- **Extrait de page**
_ _ _ _ _ _ _

Rarement, on mesure à sa juste valeur le rang éminemment élevé et l’aura que leur a conférée, en pionniers, leur adhésion bénie au message divin de Mohammed.
Rarement, on se souvient des versets coraniques et des hadiths qui ont magnifié ces croyants de la première heure et les ont propulsés au firmament de la spiritualité, de la vertu et de la ferveur religieuse.
Rarement, on se souvient que le Prophète et ses califes leur ont donné la prééminence sur la quasi-totalité des autres Compagnons pourtant à la généalogie prestigieuse et dont certains, de surcroît, sont de proches parents du Messager de Dieu.
On a comme l’impression diffuse que le souvenir de ces monuments de l’Islam s’est quelque peu étiolé au fil du temps et qu’ils sont, c’est le moins qu’on puisse dire, relégués au second plan dans la mémoire collective.

_ _ _ _ _ _ _

- **Objectif 1**
Répondez aux questions suivantes d'après l'extrait sur les premiers croyants :
(a) Qu'est-ce qui a conféré à ces pionniers leur rang élevé et leur aura ?
(b) Quels textes ont magnifié ces croyants de la première heure ?
(c) Qui leur a donné la prééminence sur la quasi-totalité des autres Compagnons ?
- **Objectif 2**
Reformulez plus brièvement le paragraphe de l'extrait sur les premiers croyants qui commence par « On a comme l'impression diffuse », sans en perdre les faits principaux.
- **Objectif 3**
Poursuivez l'extrait sur les premiers croyants à partir de sa dernière phrase.
Ces enregistrements n'ont aucun lien avec l'extrait sur les premiers croyants.

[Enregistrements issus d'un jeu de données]
_ _ _ _ _ _ _

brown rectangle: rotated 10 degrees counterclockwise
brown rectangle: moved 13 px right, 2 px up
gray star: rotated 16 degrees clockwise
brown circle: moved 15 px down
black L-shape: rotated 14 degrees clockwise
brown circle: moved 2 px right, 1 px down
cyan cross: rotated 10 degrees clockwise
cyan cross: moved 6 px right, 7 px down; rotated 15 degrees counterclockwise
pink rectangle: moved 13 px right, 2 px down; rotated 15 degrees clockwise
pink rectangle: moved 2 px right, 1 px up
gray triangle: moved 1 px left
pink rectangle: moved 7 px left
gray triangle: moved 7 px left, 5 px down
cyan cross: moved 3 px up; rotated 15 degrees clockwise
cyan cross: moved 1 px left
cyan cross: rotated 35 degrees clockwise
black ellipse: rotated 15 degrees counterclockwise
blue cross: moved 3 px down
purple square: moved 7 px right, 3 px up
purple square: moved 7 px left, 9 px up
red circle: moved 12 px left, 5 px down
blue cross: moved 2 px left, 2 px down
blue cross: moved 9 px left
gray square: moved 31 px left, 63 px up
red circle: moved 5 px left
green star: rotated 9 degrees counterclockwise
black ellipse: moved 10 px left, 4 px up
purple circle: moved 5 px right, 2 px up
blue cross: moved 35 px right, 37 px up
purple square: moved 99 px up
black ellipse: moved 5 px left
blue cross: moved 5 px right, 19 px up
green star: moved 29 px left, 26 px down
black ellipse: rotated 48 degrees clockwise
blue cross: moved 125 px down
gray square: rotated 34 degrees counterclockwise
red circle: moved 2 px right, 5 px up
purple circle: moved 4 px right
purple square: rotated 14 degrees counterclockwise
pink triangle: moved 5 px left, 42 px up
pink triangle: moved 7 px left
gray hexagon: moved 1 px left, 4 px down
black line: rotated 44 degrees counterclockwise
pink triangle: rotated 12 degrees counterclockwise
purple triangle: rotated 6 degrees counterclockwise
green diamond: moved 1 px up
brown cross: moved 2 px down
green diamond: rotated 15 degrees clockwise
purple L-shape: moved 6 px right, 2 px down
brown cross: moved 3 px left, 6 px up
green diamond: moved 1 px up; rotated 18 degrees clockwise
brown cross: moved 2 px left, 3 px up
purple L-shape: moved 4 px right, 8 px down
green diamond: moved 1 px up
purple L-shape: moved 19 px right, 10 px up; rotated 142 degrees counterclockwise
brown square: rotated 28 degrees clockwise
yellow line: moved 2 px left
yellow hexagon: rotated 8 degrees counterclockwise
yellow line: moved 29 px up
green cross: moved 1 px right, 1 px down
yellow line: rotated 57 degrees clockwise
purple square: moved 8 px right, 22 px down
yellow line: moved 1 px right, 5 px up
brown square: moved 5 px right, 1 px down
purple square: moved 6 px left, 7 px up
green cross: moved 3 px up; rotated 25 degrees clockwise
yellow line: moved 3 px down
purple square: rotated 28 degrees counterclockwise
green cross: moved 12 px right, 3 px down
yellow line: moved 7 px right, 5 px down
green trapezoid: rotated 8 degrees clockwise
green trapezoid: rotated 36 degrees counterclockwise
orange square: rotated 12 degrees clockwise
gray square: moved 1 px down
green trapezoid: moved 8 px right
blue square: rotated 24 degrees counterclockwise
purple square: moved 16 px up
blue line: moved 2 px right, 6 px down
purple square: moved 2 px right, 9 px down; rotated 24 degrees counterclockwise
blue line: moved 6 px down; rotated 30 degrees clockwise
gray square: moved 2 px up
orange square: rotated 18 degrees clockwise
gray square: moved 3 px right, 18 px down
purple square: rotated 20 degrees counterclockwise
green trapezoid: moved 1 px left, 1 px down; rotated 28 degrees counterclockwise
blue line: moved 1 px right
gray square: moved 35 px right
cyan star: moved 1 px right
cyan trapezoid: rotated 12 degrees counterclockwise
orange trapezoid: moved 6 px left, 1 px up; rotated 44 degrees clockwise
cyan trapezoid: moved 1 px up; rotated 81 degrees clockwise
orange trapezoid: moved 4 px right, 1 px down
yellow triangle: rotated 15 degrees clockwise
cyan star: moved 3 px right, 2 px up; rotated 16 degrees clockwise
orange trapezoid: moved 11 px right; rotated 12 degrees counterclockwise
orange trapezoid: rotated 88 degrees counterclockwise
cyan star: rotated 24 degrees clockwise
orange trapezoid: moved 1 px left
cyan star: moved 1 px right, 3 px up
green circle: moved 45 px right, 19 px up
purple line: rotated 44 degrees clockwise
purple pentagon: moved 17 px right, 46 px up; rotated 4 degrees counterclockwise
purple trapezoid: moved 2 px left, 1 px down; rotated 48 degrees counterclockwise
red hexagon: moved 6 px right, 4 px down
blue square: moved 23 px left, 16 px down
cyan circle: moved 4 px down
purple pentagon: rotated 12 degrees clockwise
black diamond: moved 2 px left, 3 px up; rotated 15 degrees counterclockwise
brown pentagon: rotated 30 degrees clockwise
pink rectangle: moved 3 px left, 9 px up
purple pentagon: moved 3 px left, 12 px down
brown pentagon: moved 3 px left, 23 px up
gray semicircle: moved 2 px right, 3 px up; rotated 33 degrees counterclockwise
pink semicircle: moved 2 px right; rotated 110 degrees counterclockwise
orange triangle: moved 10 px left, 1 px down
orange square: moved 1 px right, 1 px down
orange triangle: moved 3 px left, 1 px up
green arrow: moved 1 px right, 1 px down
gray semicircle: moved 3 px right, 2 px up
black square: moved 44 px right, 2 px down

_ _ _ _ _ _ _

- **Résultat de l'exercice 1**
(a) Leur adhésion bénie au message divin de Mohammed.
(b) Des versets coraniques et des hadiths.
(c) Le Prophète et ses califes.

- **Résultat de l'exercice 2**
Le souvenir de ces monuments de l'Islam semble s'être affaibli avec le temps, et ils se trouvent relégués au second plan dans la mémoire collective.

- **Résultat de l'exercice 3**
En revanche, le souvenir de leurs compagnons est encore vivace. Est-ce parce qu’ils étaient issus d’une classe prétendument inférieure – ce qui est loin d’être une tare ? Peut-on, doit-on mesurer les mérites des Compagnons du Prophète à l’aune de leurs origines sociales ? Nullement.
Autant du vivant du Prophète, ils étaient respectés, honorés et parfois mêmes vénérés autant, au fil des siècles, les musulmans, consciemment ou non, semblent les confiner – non sans une admiration ambiguë – dans le statut clivant d’anciens esclaves qui ont bravé la mort pour conserver leur foi.
(…) Ces illustres Compagnons doivent retrouver la place qui leur sied dans la mémoire collective. La seule place qui vaille, celle où les ont placés Dieu et Son Prophète.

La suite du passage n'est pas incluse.